■ **Problem to work on**
An exact retyping of all lines below is the answer; pictures do not belong in it.

[Data in this exercise Boundary: Start]

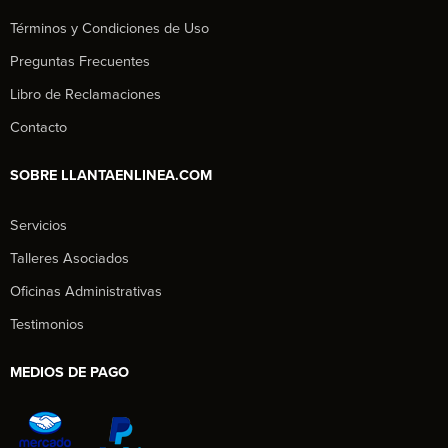
Términos y Condiciones de Uso
Preguntas Frecuentes
Libro de Reclamaciones
Contacto
SOBRE LLANTAENLINEA.COM
Servicios
Talleres Asociados
Oficinas Administrativas
Testimonios
MEDIOS DE PAGO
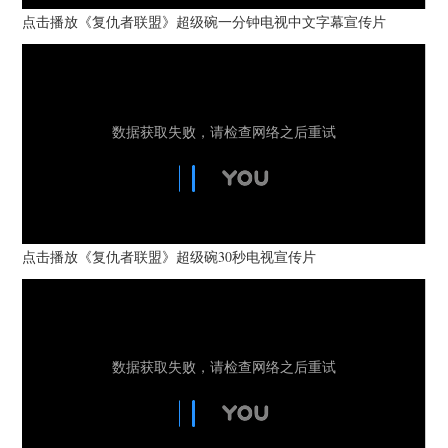
点击播放《复仇者联盟》超级碗一分钟电视中文字幕宣传片
点击播放《复仇者联盟》超级碗30秒电视宣传片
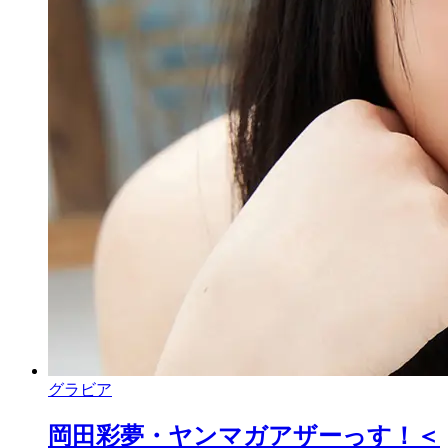
グラビア
岡田彩夢・ヤンマガアザーっす！＜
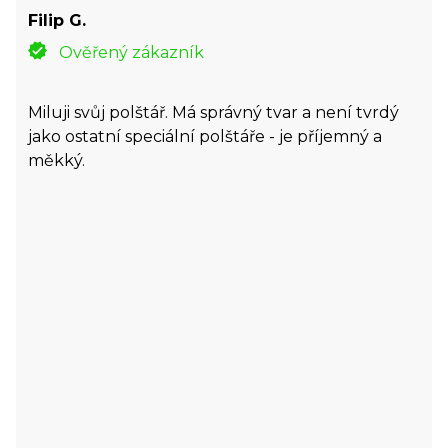
Filip G.
Ověřený zákazník
Miluji svůj polštář. Má správný tvar a není tvrdý
jako ostatní speciální polštáře - je příjemný a
měkký.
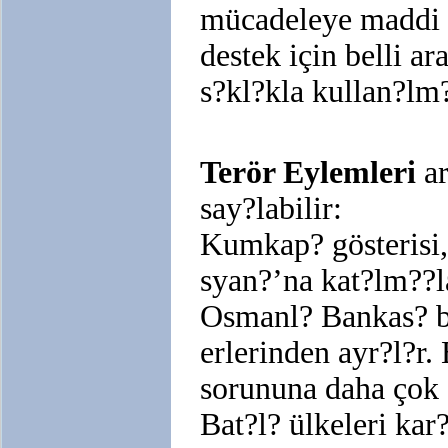
mücadeleye maddi d
destek için belli a
s?kl?kla kullan?lm?
Terör Eylemleri
ar
say?labilir:
Kumkap? gösterisi,
syan?’na kat?lm??la
Osmanl? Bankas? ba
erlerinden ayr?l?r
sorununa daha çok 
Bat?l? ülkeleri ka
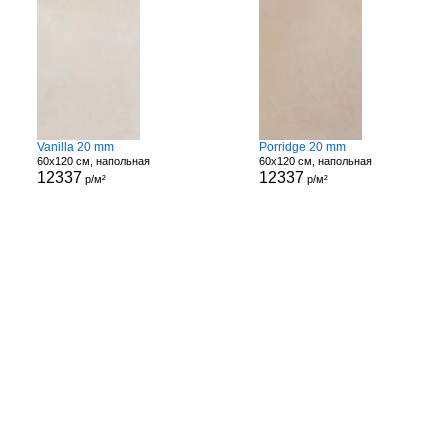
Vanilla 20 mm
Porridge 20 mm
60x120 см, напольная
60x120 см, напольная
12337
12337
р/м²
р/м²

[Data in this exercise Boundary: End]

■ **Answer to this task**
Términos y Condiciones de Uso
Preguntas Frecuentes
Libro de Reclamaciones
Contacto
SOBRE LLANTAENLINEA.COM
Servicios
Talleres Asociados
Oficinas Administrativas
Testimonios
MEDIOS DE PAGO
点击播放《复仇者联盟》超级碗一分钟电视中文字幕宣传片
点击播放《复仇者联盟》超级碗30秒电视宣传片
グラビア
岡田彩夢・ヤンマガアザーっす！＜
Filip G.
Ověřený zákazník
Miluji svůj polštář. Má správný tvar a není tvrdý
jako ostatní speciální polštáře - je příjemný a
měkký.
mücadeleye maddi d
destek için belli a
s?kl?kla kullan?lm?
Terör Eylemleri
ar
say?labilir:
Kumkap? gösterisi,
syan?’na kat?lm??la
Osmanl? Bankas? ba
erlerinden ayr?l?r
sorununa daha çok 
Bat?l? ülkeleri ka
Vanilla 20 mm
Porridge 20 mm
60x120 см, напольная
60x120 см, напольная
12337
12337
р/м²
р/м²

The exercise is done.